[Belge alıntısı]
══════

5 08 2019
Kuantum Organizasyon
Bu yazı Dr. Gözde Mert ile ortaklaşa yazdığımız ve 22. 09.2019 tarihinde Journal of Social and Humanities Science Research’de yayınlanan Örgüt Çalışanlarında Kuantum Organizasyon Algısının Araştırılması adlı makalenin teorik kısmını teşkil etmektedir. Makalenin tamamına erişmek isteyen http://www.jshsr.org/Makaleler/1871973871_03_2019_6-39.ID1276.%20MERT&G%c3%9cNDO%c4%9eMU%c5%9e-%201734-1757.pdf linkini tıklayabilir.
Sınırsız, karmaşık ve dinamik bir özellik taşıyan yirmi birinci yüzyılın sorunları, aralarında sayısız bağlantıların bulunduğu birçok unsurdan oluşmaktadır ve sistemik olup birbirinden bağımsız olarak çözülemezler. Sınırsızdırlar; çözüldükçe başka bağlamlarda tekrar sorun olarak karşımıza çıkarlar ve çözülmeyi beklerler. Dinamiktirler; zaman içinde değişerek tekrar karşımıza çıkarlar ve yine çözülmeyi beklerler. Nihayet, karmaşıktırlar; aralarındaki çoklu ve sıkı bağlantılar nedeniyle birbirlerinden soyutlanarak çözülemedikleri için bütünsel, yani sistemik bir bakış açısı gerektirirler (Capra & Luisi, 2014: xi ve Dorst, 2018: 20 – 29).

══════

[Verilen bilgiler]

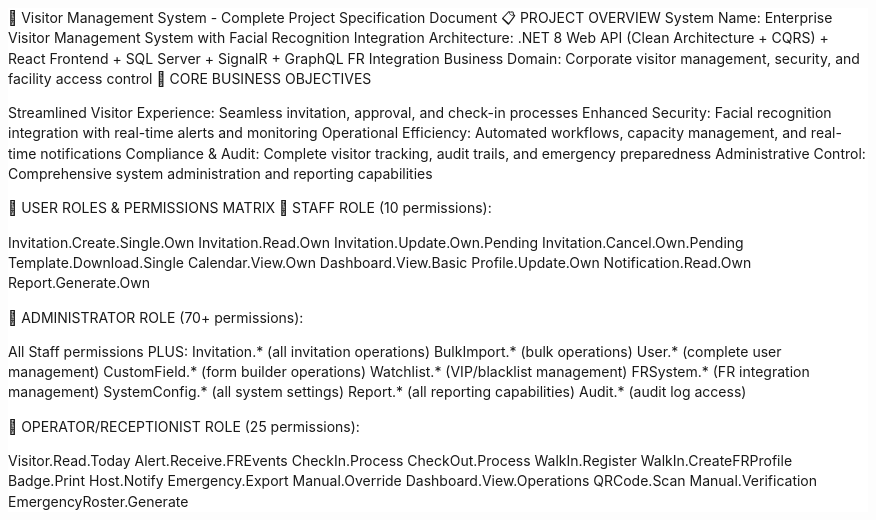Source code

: ﻿🏢 Visitor Management System - Complete Project Specification Document
📋 PROJECT OVERVIEW
System Name: Enterprise Visitor Management System with Facial Recognition Integration
Architecture: .NET 8 Web API (Clean Architecture + CQRS) + React Frontend + SQL Server + SignalR + GraphQL FR Integration
Business Domain: Corporate visitor management, security, and facility access control
🎯 CORE BUSINESS OBJECTIVES

Streamlined Visitor Experience: Seamless invitation, approval, and check-in processes
Enhanced Security: Facial recognition integration with real-time alerts and monitoring
Operational Efficiency: Automated workflows, capacity management, and real-time notifications
Compliance & Audit: Complete visitor tracking, audit trails, and emergency preparedness
Administrative Control: Comprehensive system administration and reporting capabilities


👥 USER ROLES & PERMISSIONS MATRIX
🔐 STAFF ROLE (10 permissions):

Invitation.Create.Single.Own
Invitation.Read.Own
Invitation.Update.Own.Pending
Invitation.Cancel.Own.Pending
Template.Download.Single
Calendar.View.Own
Dashboard.View.Basic
Profile.Update.Own
Notification.Read.Own
Report.Generate.Own

👑 ADMINISTRATOR ROLE (70+ permissions):

All Staff permissions PLUS:
Invitation.* (all invitation operations)
BulkImport.* (bulk operations)
User.* (complete user management)
CustomField.* (form builder operations)
Watchlist.* (VIP/blacklist management)
FRSystem.* (FR integration management)
SystemConfig.* (all system settings)
Report.* (all reporting capabilities)
Audit.* (audit log access)

🎯 OPERATOR/RECEPTIONIST ROLE (25 permissions):

Visitor.Read.Today
Alert.Receive.FREvents
CheckIn.Process
CheckOut.Process
WalkIn.Register
WalkIn.CreateFRProfile
Badge.Print
Host.Notify
Emergency.Export
Manual.Override
Dashboard.View.Operations
QRCode.Scan
Manual.Verification
EmergencyRoster.Generate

══════

[İş kalemi]
Kuantum organizasyon yazısına göre aşağıdaki soruları yanıtlayın:
1. Yazının dayandığı makale hangi dergide yayınlanmıştır?
2. Bu yazı, makalenin hangi kısmını oluşturmaktadır?
3. Yirmi birinci yüzyılın sorunları karmaşık oldukları için nasıl bir bakış açısı gerektirir?
Kayıtlar, metinden ayrı bir malzeme olarak verilmiştir.

[Görev yanıtı]
1. Journal of Social and Humanities Science Research.
2. Makalenin teorik kısmını.
3. Bütünsel, yani sistemik bir bakış açısı.